:: Passage choisi ::
* * *

Un arrêt postérieur vient pourtant quelque peu semer
le trouble : Civ. 1ère
28 mars 2006 (JCP 2006, II, 10133, n.
A. Devers).
En l’occurrence, le mari était de nationalité
marocaine et la femme de nationalité française. Ils se sont mariés au Maroc et
se sont établis dans ce pays.
Suite à des différents conjugaux, l’épouse vient
s’installer en France avec les trois enfants communs du couple. Elle dépose
alors une requête en divorce en France. Le mari soulève l’incompétence de la
juridiction française au profit des juridictions marocaines.
Les juges du fond rejettent cette exception
d’incompétence : les tribunaux français sont compétents car l’épouse,
d’une part, a avec les enfants une résidence stable et habituelle en France et
d’autre part, est de nationalité française. Les tribunaux français sont donc
désignés par l’article 14 du Code civil.
A nouveau, le règlement n’est jamais invoqué ni
devant les juges du fond, ni dans le pourvoi en cassation. Logiquement, la Cour
de cassation aurait dû rappeler que le raisonnement des juges du fond devait
faire intervenir le texte communautaire. Ses règles de compétence auraient dû
être passées au crible. Une compétence des juridictions françaises était
envisageable sur le fondement de la résidence habituelle en France depuis six
mois de la demanderesse française.
Pourtant, la Haute juridiction n’intervient pas et
rejette le pourvoi du mari. Les juges du fond ont pu, à bon droit, se fonder
sur l’article 14 du Code civil. La solution est surprenante car elle couvre une
double irrégularité :
1)

* * *

[Entrées enregistrées]
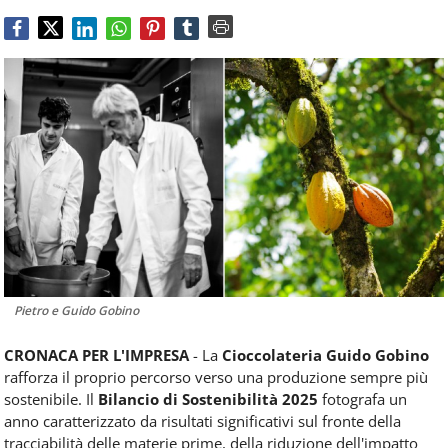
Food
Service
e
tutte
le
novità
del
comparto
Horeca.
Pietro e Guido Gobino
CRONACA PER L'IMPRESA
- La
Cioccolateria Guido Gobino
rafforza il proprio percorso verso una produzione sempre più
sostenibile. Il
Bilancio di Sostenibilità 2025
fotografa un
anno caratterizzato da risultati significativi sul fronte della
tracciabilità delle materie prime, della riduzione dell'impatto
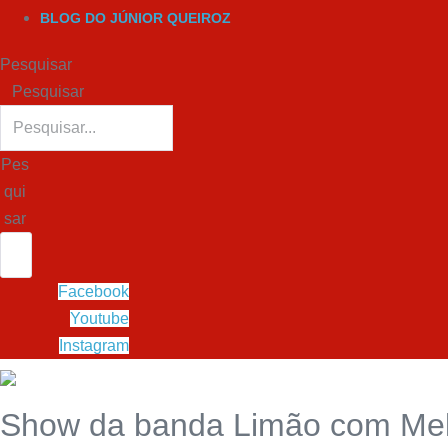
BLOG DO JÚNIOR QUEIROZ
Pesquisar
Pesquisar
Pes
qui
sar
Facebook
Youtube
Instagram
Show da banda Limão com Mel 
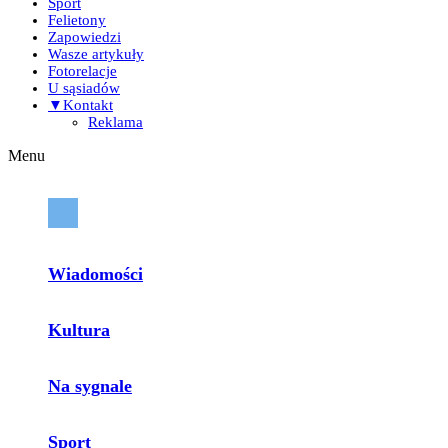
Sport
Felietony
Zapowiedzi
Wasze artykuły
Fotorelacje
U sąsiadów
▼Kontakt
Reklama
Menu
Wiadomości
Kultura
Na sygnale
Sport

* * *

:: Tâche à faire 1 ::
Les affirmations suivantes sont-elles conformes au passage sur l’arrêt du 28 mars 2006 ? (a) Les époux se sont mariés en France. (b) Les juges du fond rejettent l’exception d’incompétence soulevée par le mari. (c) La Cour de cassation casse la décision des juges du fond. Répondez par oui ou non et citez les mots du passage qui tranchent.
:: Tâche à faire 2 ::
Recopiez le passage depuis « Un arrêt postérieur » jusqu’à « des juridictions marocaines. », ces deux extrémités comprises.

:: Résultat 1 ::
(a) Non : « Ils se sont mariés au Maroc ».
(b) Oui : « Les juges du fond rejettent cette exception d’incompétence ».
(c) Non : « la Haute juridiction n’intervient pas et rejette le pourvoi du mari ».

:: Résultat 2 ::
Un arrêt postérieur vient pourtant quelque peu semer
le trouble : Civ. 1ère
28 mars 2006 (JCP 2006, II, 10133, n.
A. Devers).
En l’occurrence, le mari était de nationalité
marocaine et la femme de nationalité française. Ils se sont mariés au Maroc et
se sont établis dans ce pays.
Suite à des différents conjugaux, l’épouse vient
s’installer en France avec les trois enfants communs du couple. Elle dépose
alors une requête en divorce en France. Le mari soulève l’incompétence de la
juridiction française au profit des juridictions marocaines.